RECORDS SUPPLIED –
------------------------------------------------------------------------
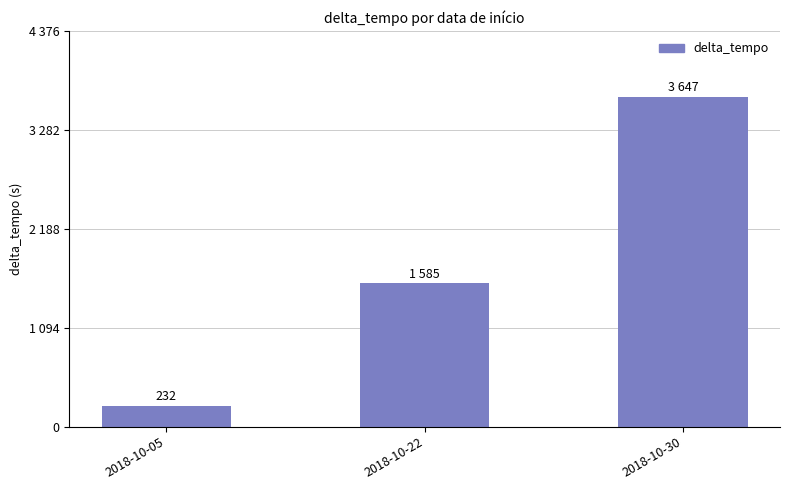

Are the bars horizontal?

No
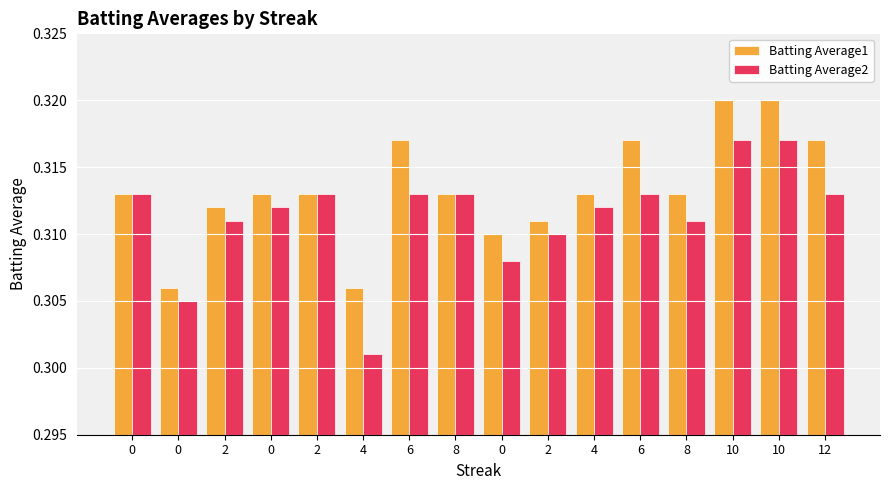

The Batting Average2 series shows 0.5 at 10. True or false?

False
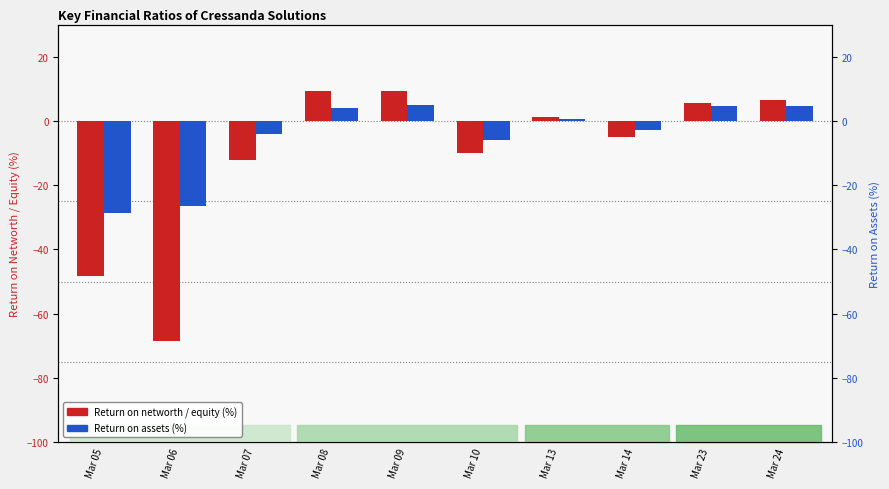

What is the value of the Return on networth / equity (%) bar at the 1st from the left?

-48.3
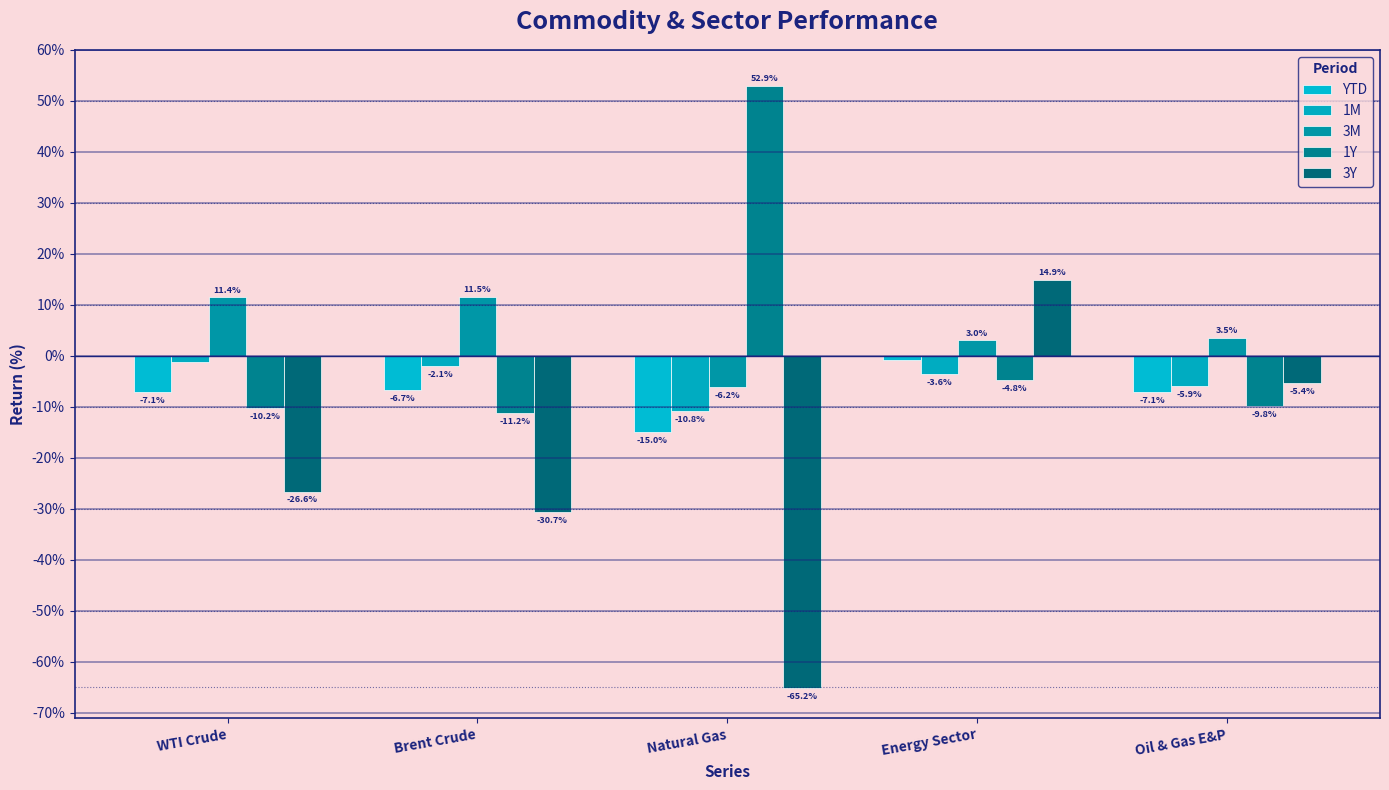

Which series has the widest spread of values?

3Y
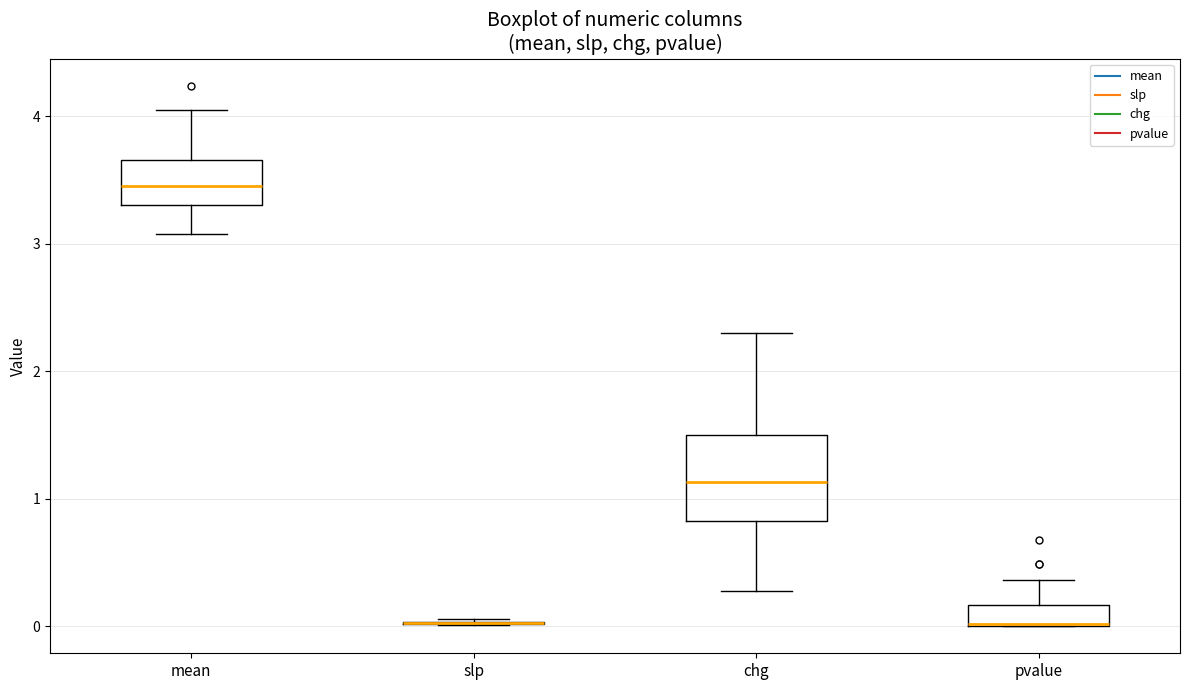

Comparing the boxes themselves (not the whiskers), which one is the tallest?

chg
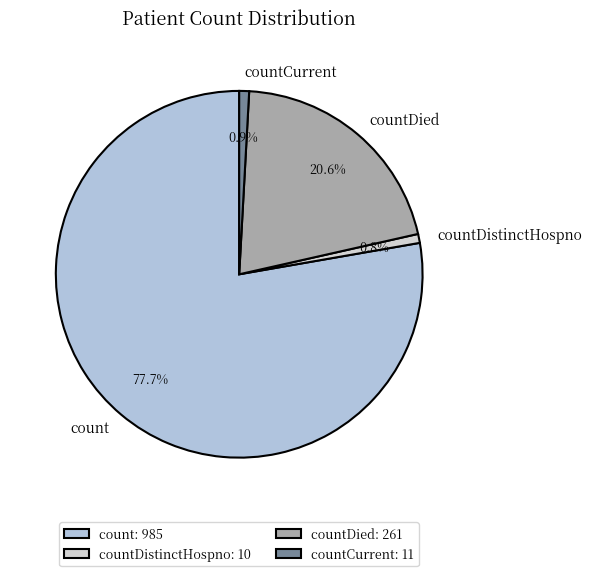

To the nearest percent, what portion does countCurrent represent?

1%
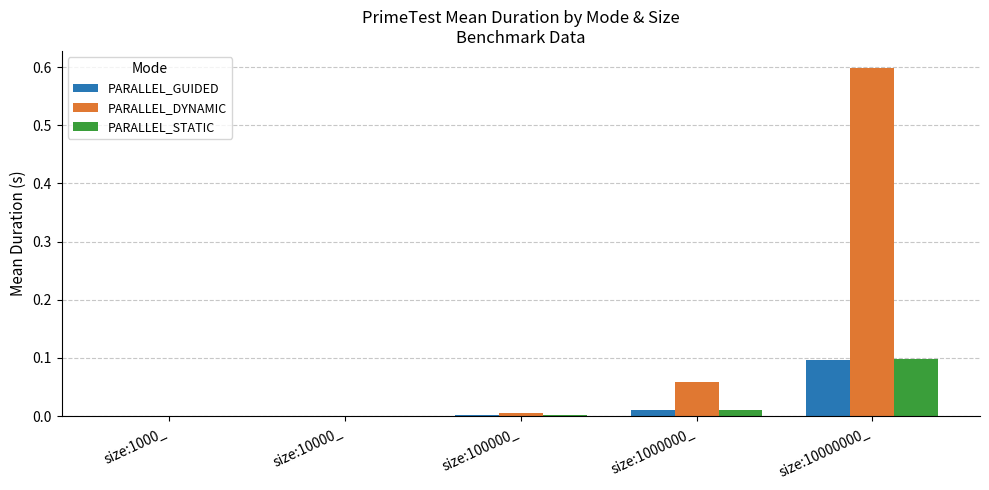

Is the value of PARALLEL_GUIDED at size:10000_ greater than the value of PARALLEL_STATIC at size:10000000_?

No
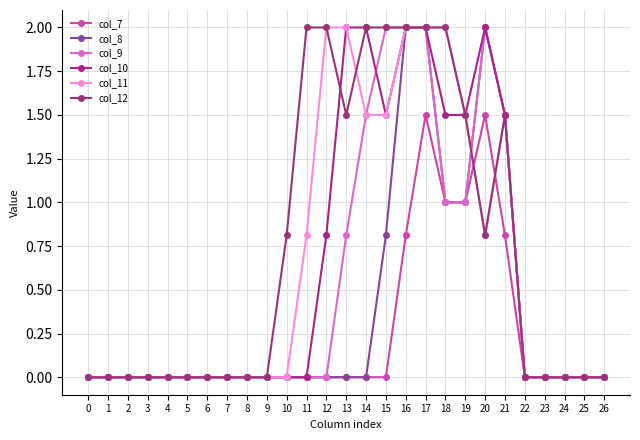

How many lines are shown in the chart?

6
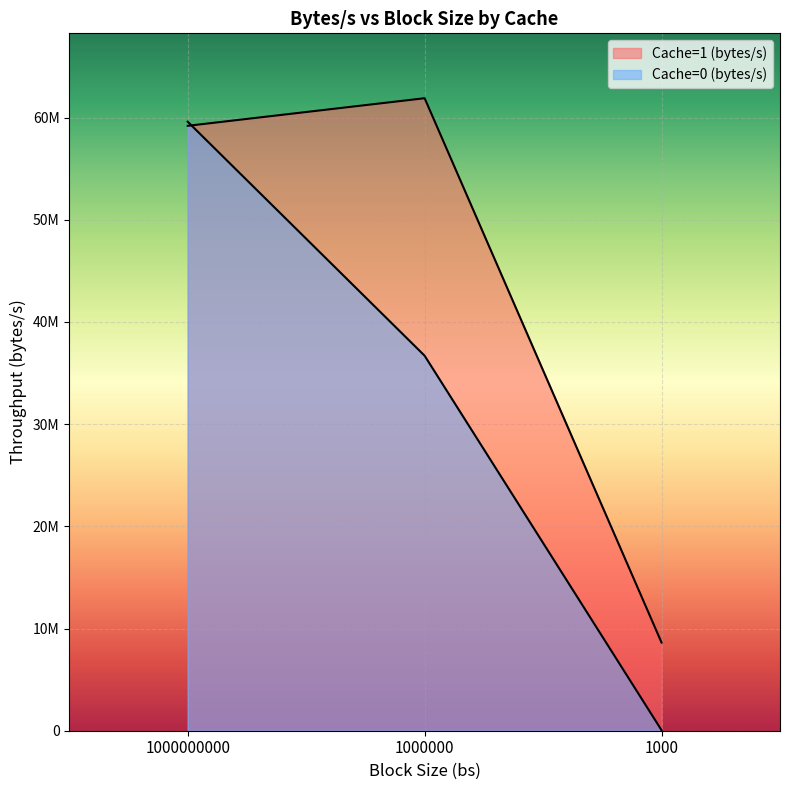

Between 1000000000 and 1000000, which series saw the biggest shift?

Cache=0 (bytes/s)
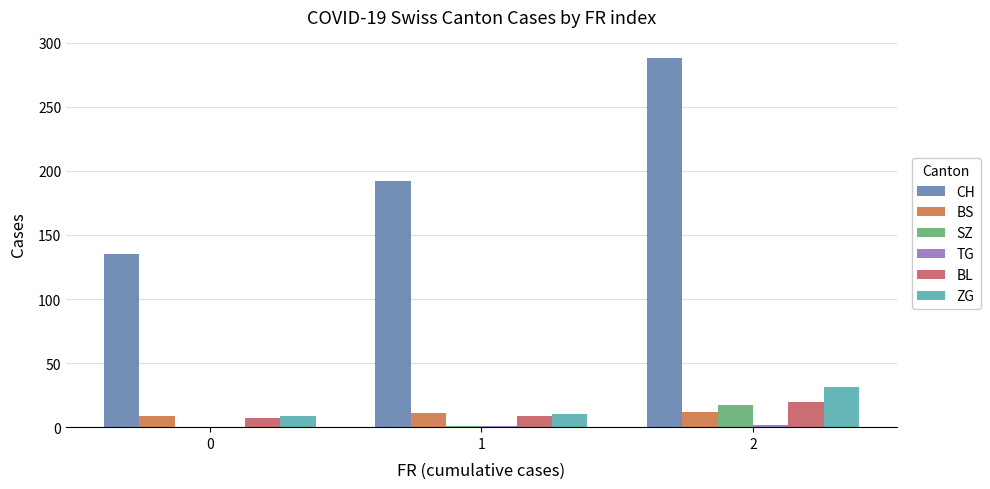

True or false: ZG has a value of 54 at 2.

False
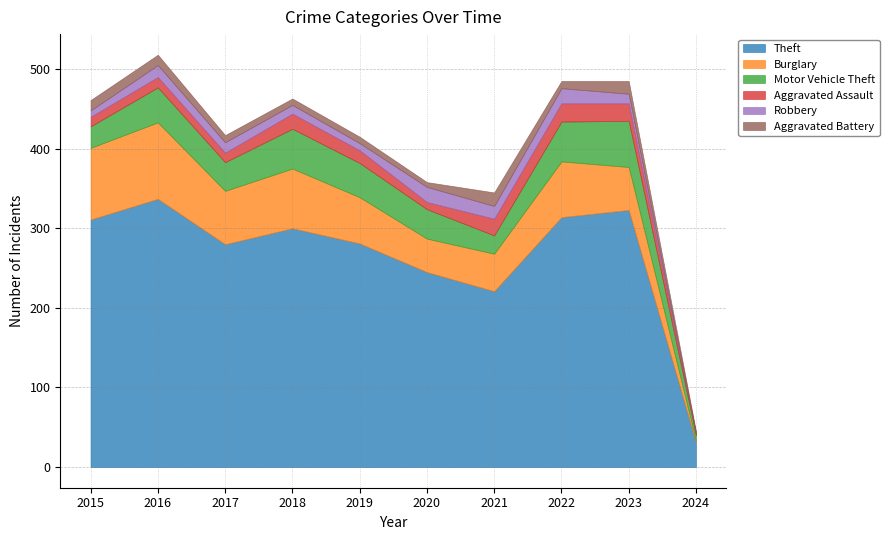

At how many categories does at least one series exceed 185?

9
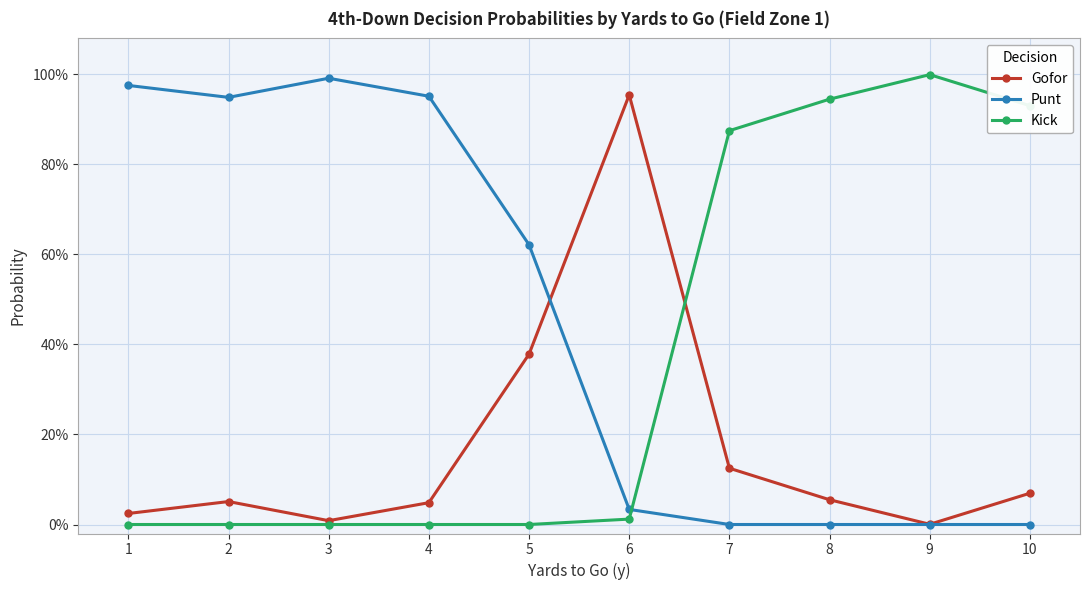

The Kick series shows 1.2 at 10. True or false?

False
------------------------------------------------------------------------
WHAT YOU NEED TO DO –
Rewrite the items above as a single numbered list, one line per entry, leaving out the blank lines and the picture markers.

OUTPUT –
1. Are the bars horizontal?
2. No
3. The Batting Average2 series shows 0.5 at 10. True or false?
4. False
5. What is the value of the Return on networth / equity (%) bar at the 1st from the left?
6. -48.3
7. Which series has the widest spread of values?
8. 3Y
9. Comparing the boxes themselves (not the whiskers), which one is the tallest?
10. chg
11. To the nearest percent, what portion does countCurrent represent?
12. 1%
13. Is the value of PARALLEL_GUIDED at size:10000_ greater than the value of PARALLEL_STATIC at size:10000000_?
14. No
15. How many lines are shown in the chart?
16. 6
17. Between 1000000000 and 1000000, which series saw the biggest shift?
18. Cache=0 (bytes/s)
19. True or false: ZG has a value of 54 at 2.
20. False
21. At how many categories does at least one series exceed 185?
22. 9
23. The Kick series shows 1.2 at 10. True or false?
24. False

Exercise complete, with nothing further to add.